I'm trying to think of a clinical scenario where it would be. I think it... That would be patients that have incredibly high risk disease where their PSA doesn't nadir after surgery. Or somebody who has a very early recurrence, like within the first three to six months. I'm thankful that those patients are fairly rare, even in my practice. And I mostly operate on patients with very high risk disease. And even in that, in my practice, that's relatively rare phenomena.

Alicia Morgans: Well, I'm glad to hear that. And I expected those answers because I practice with the two of you, too. But thank you both for really emphasizing that salvage radiation to the pelvis is still standard of care. We should not just be waiting and repeating serial PSMA PETs and then only radiating if we see something. Because we have the opportunity to cure some patients with salvage radiation. And if we can add on some SBRT to some other lesion or maybe change the field of salvage radiation because we find something, that's great. But we should not be delaying or not even using salvage radiation just because we're waiting for a PSMA PET to be positive.
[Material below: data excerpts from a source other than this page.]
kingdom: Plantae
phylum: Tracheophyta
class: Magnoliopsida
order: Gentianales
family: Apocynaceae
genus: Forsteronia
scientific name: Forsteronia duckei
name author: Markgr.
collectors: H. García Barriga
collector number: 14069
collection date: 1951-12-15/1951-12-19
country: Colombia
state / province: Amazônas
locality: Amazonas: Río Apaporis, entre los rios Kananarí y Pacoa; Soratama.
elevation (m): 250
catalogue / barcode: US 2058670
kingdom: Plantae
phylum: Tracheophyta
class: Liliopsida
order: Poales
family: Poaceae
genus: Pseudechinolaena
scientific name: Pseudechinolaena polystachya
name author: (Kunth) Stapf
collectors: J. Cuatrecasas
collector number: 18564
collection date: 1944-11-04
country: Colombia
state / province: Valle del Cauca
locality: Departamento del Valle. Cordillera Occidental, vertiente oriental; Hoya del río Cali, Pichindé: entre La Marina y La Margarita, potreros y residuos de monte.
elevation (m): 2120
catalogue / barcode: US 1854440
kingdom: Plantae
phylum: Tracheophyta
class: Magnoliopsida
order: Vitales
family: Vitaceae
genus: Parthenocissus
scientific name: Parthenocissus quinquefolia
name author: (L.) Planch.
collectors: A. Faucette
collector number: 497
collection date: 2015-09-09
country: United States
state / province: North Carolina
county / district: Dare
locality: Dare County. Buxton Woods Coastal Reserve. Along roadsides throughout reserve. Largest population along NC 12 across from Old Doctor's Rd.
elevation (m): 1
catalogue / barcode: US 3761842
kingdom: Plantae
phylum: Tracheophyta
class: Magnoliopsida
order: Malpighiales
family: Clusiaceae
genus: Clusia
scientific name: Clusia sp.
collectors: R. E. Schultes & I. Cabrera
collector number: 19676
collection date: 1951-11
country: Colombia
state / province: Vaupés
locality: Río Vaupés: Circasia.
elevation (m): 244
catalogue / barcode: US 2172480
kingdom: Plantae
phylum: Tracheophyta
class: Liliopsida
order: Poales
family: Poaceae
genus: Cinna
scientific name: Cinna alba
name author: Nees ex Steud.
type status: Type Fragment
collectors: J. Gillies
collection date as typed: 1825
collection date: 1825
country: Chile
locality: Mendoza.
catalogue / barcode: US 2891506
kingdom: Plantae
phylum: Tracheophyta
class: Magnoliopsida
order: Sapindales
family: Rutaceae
So thank you guys for talking that through. And thank you, Heather, for talking us through when we should think about it in the post... Maximal local therapy setting. Which is also a setting where we're trying to think about how do we best time this and find that remaining disease.

So thank you guys. And I wish luck to this patient. I'm hoping that his PSA is undetectable. I know he had a great surgeon. He still has a great team. So hopefully all will go well. Thank you guys for talking this through.